The central caricature is Judge Roy Bean, a maverick sure shot who set himself up as “The law west of the Pecos”. Goscinny and Morris exaggerate Bean’s personality, but exaggeration was barely required by any great degree. According to his entry in the Encyclopedia of Frontier Biography Bean actually did hold forth in his own saloon bar, and once fined a corpse $40, but such are the unverifiable legends about him that even minimal research yielded yarns featured in the story: the judge keeping a bear, expecting jurors to buy a drink at every recess, and fining people at whim. The latter was based on his town lacking a jail. When Lucky Luke complains after his arrest that he didn’t do anything, Bean replies “In this court it ain’t necessary for the accused to do anything. We take care of it all.”

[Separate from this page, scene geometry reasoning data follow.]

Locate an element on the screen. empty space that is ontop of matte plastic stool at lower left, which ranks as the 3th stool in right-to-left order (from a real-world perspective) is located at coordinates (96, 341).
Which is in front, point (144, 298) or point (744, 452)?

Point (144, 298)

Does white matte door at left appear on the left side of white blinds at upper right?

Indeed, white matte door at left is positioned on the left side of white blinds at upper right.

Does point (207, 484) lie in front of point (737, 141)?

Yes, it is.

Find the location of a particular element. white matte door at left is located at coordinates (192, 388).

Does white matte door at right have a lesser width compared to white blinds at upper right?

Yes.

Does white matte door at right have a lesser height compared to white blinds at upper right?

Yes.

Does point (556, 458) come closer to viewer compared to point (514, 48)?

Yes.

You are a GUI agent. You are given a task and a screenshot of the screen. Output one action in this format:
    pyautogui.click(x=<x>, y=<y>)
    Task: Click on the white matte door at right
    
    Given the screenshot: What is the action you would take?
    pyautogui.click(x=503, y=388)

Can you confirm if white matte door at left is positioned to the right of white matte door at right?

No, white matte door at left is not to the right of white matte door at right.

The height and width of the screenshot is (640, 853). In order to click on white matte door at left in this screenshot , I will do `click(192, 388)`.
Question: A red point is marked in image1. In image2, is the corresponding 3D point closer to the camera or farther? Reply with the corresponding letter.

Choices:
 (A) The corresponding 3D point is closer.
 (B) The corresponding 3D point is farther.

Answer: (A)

An indication that this was early days for the collaboration between Goscinny and Morris was an uncharacteristically slow start, with several pages of unnecessary exposition about Bean that in later days wouldn’t have been contemplated. Once the story really gets going, though, with the introduction of Bean, it’s hilarious.

For all his dictatorial eccentricities Bean is portrayed as relatively likeable so that when a slimy competitor sets up as a judge in his own saloon, Bean appears the preferable option even if his first reaction is to shoot up the competition. This was also among the legends about the man. Morris continues to provide distinctive undertakers, supplying several before settling on his regular model. This small, balding, weasely man, deliberately coloured with a sickly pallor as if a step away from the grave himself, constantly attempts to drum up business in the courts with his cry of “Give him rope”.

This the final Lucky Luke volume in which Morris numbers his pages sequentially from the first he drew in 1946, reaching 566. From The Oklahoma Land Rush each volume’s pages are more traditionally numbered from 1 to 44.